Miami Dolphins cave to Xavien Howard, trade Byron Jones
Per the Herald’s report, part of the reason Howard wants more money is the fact that Byron Jones is actually the team’s highest-paid cornerback. Jones didn’t have near the ball production Howard had last season (two interceptions), yet is the Fins’ highest 2021 cap hit at $16.1 million.
It’s a little bit unfortunate that this particular detail surfaced in the report, as it could create friction in the locker room between Howard and Jones. Miami may be in a position where it has to make a choice between the two.
In all honesty, the Dolphins can afford to move on from Jones, who’s not flashed the upside Howard has. Grier hasn’t been shy about moving on from big initial commitments to players if things aren’t working out. Look no further than Miami’s decision to cut Kyle Van Noy one year after giving him a four-year, $51 million deal.
Jones inked an even pricier five-year, $82 million payday during the 2020 offseason. However, if he’s traded now, he’d only cost $2.1 million in dead money and would save the Dolphins $14 million in cap space for the year.

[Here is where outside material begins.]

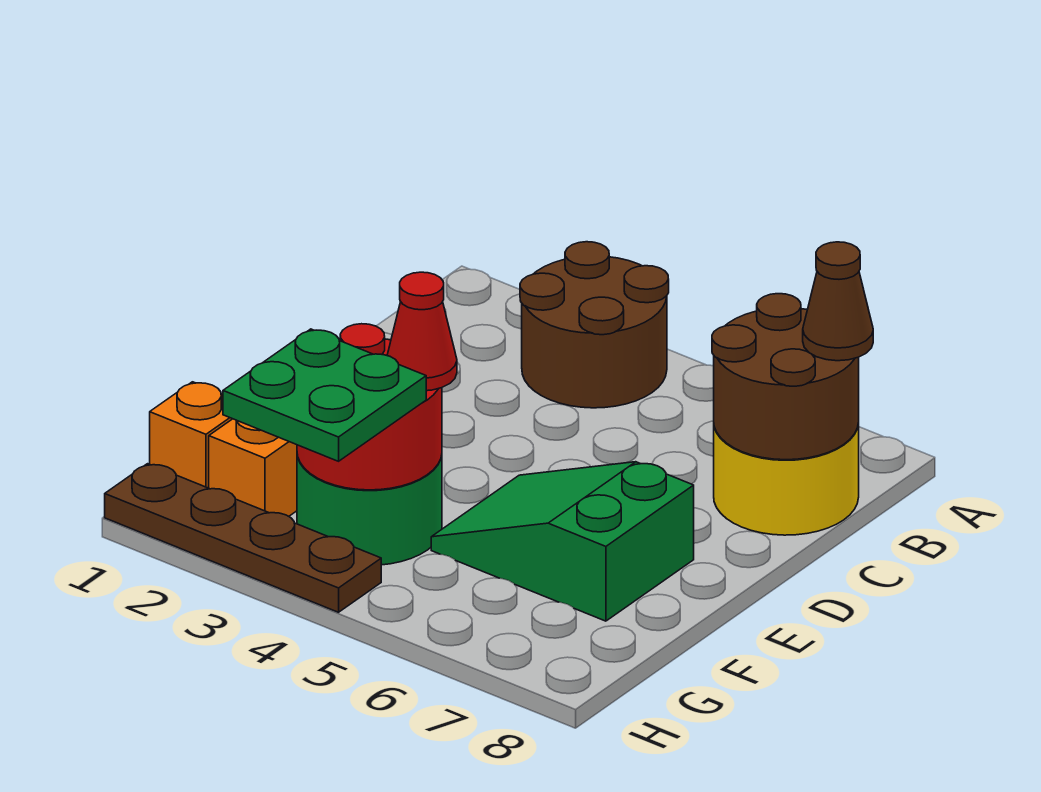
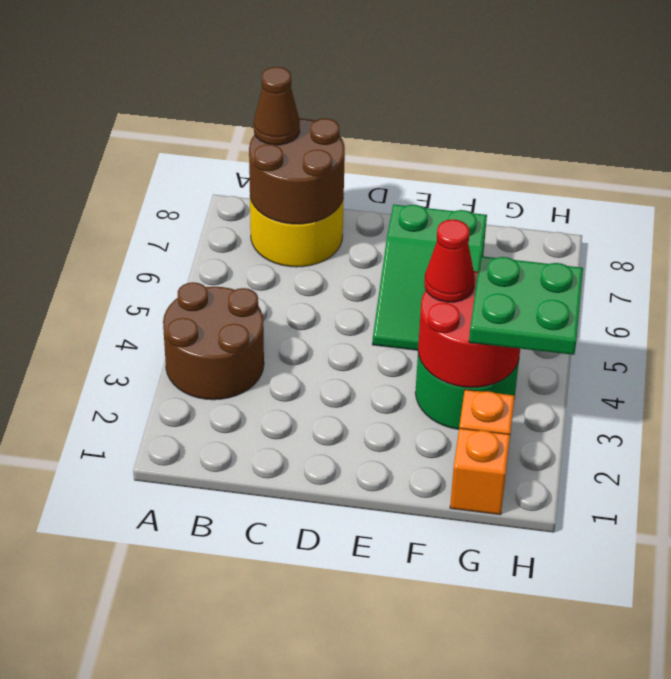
brown plate H1:H4 level 1 -> none

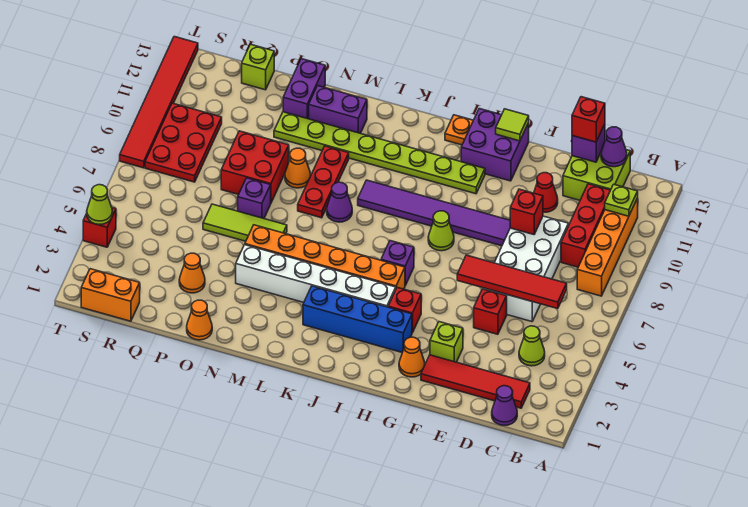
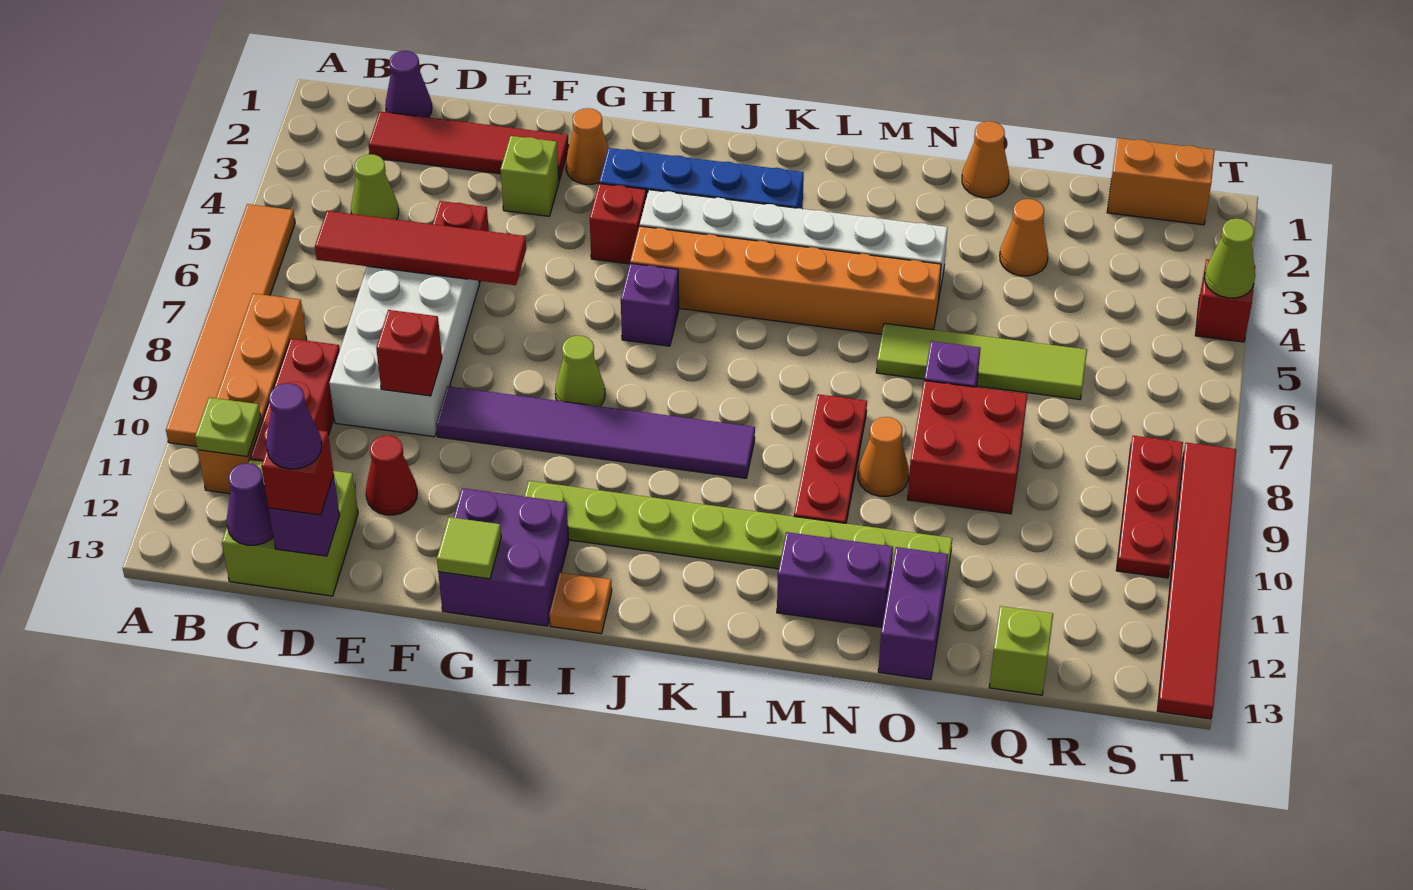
none -> orange tile A5:A10 level 1
purple cone L8 level 1 -> purple cone D13 level 4
lime tile N6:P6 level 1 -> lime tile N6:Q6 level 1
red plate R8:S10 level 1 -> red plate S8:S10 level 1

Again, Flores’ coaching acumen and Howard’s phenomenal individual play gives Miami the option to move Jones for either a high draft pick, or a proven player at a roster spot of greater need, such as on the offensive line or front seven.
Miami Dolphins hold firm, renegotiate with Xavien Howard in 2022
It’s unclear what the big rush is for Howard to renegotiate a huge contract. The Dolphins have already shown that they want to keep him in Miami for the long haul, and as it stands, his five-year, $75 million-plus deal is quite strong.
You can’t blame players for trying to get everything possible while they’re still in their prime, or when they have even an ounce of leverage, but Howard’s tactics are definitely causing tension where there doesn’t need to be any.
Howard has a point: He performed better than Jones in 2020, and based on that alone, should be the highest-paid corner. On the other hand, Howard has shown wild inconsistency. His best years were last season and 2018, but between those, it’s been a lot of underwhelming play.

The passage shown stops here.